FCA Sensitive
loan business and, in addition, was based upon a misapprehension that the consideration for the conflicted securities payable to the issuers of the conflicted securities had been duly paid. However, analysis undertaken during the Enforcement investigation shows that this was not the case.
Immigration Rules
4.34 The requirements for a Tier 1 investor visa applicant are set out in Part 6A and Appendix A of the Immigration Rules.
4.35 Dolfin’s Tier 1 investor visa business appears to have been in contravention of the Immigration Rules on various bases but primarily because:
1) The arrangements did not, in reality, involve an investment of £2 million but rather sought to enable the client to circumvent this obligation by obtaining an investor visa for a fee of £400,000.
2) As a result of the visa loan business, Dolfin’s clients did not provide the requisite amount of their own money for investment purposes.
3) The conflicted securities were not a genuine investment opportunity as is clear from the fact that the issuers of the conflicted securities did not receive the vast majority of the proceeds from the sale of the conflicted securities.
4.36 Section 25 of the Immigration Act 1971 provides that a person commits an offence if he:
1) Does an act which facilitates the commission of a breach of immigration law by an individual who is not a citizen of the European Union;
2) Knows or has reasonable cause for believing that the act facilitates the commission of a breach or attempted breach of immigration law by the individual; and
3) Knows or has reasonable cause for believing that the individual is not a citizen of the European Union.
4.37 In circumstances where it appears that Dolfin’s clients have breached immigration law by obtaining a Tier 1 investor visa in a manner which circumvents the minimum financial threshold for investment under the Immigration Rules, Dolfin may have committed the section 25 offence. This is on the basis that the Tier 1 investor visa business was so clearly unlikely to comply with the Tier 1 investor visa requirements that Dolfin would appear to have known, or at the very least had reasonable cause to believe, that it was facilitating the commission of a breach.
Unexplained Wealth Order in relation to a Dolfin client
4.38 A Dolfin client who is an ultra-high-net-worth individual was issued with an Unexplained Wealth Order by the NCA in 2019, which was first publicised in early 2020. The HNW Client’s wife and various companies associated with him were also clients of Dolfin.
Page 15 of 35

────

* **TASK DESCRIPTION**:
Identify the lines in the entries that hold "were" and return each one.

* **TASK SOLUTION**:
3) The conflicted securities were not a genuine investment opportunity as is clear from the fact that the issuers of the conflicted securities did not receive the vast majority of the proceeds from the sale of the conflicted securities.
4.38 A Dolfin client who is an ultra-high-net-worth individual was issued with an Unexplained Wealth Order by the NCA in 2019, which was first publicised in early 2020. The HNW Client’s wife and various companies associated with him were also clients of Dolfin.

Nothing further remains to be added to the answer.